Brief: Exclude the pictures, and otherwise reproduce the data in full.

** Collected data follows **

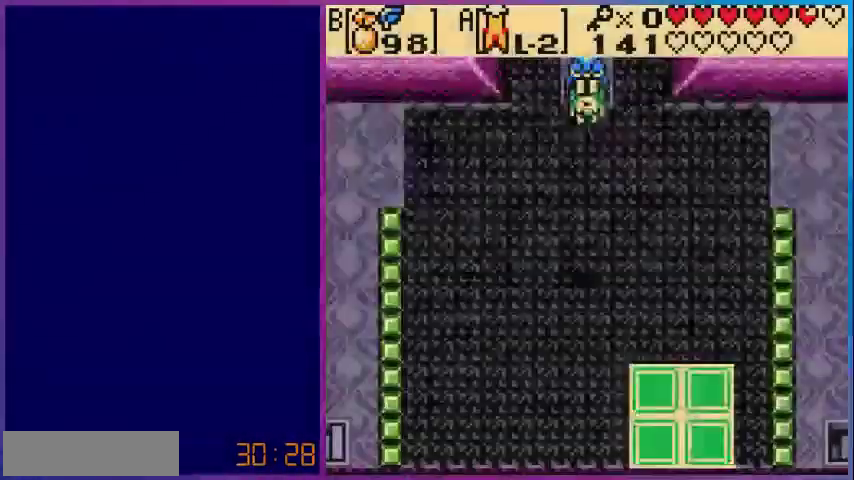
{"buttons": ["A", "DPAD_DOWN"], "events": [[80, "DPAD_DOWN", "down"], [280, "A", "down"]]}
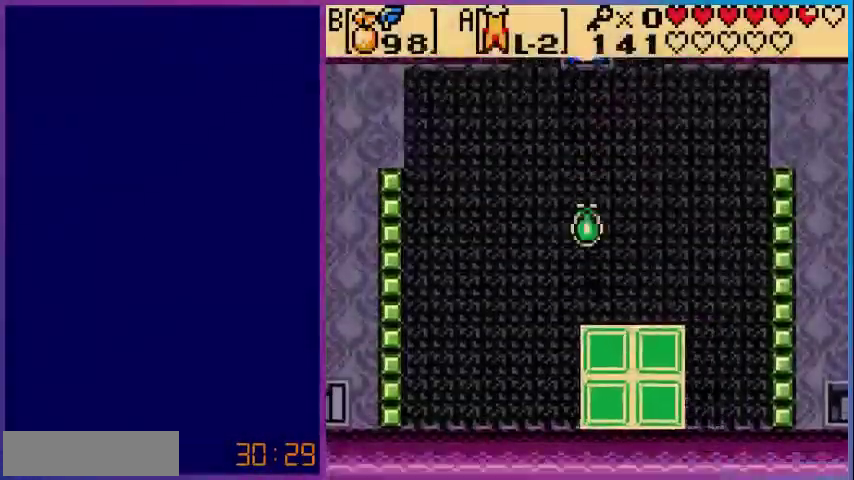
{"buttons": ["DPAD_DOWN"], "events": [[400, "A", "up"]]}
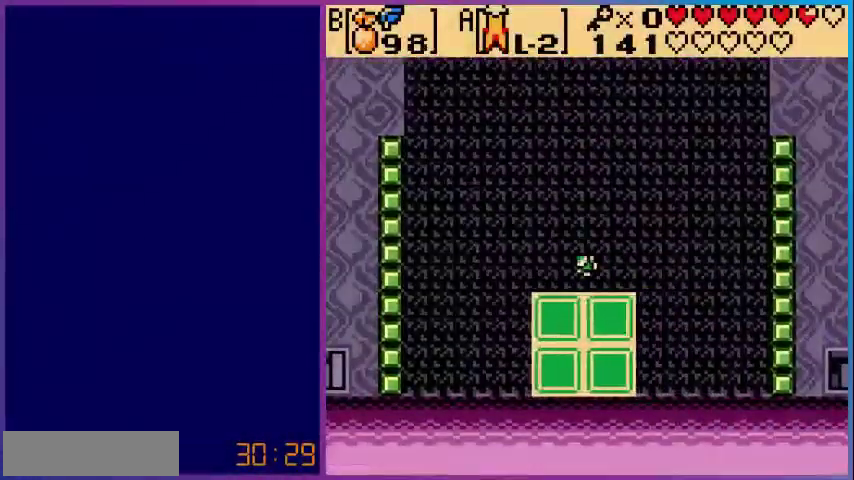
{"buttons": [], "events": [[40, "DPAD_DOWN", "up"]]}
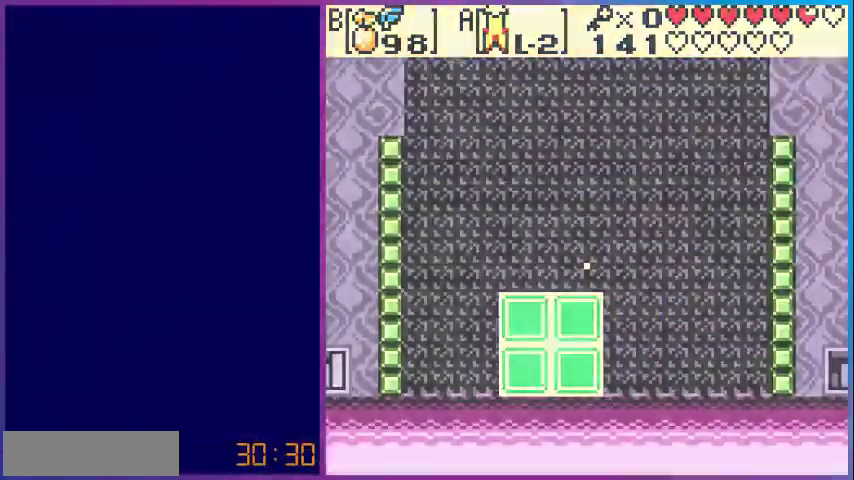
{"buttons": [], "events": []}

** End of Collected data **

Answer box:
{"buttons": ["A", "DPAD_DOWN"], "events": [[80, "DPAD_DOWN", "down"], [280, "A", "down"]]}
{"buttons": ["DPAD_DOWN"], "events": [[400, "A", "up"]]}
{"buttons": [], "events": [[40, "DPAD_DOWN", "up"]]}
{"buttons": [], "events": []}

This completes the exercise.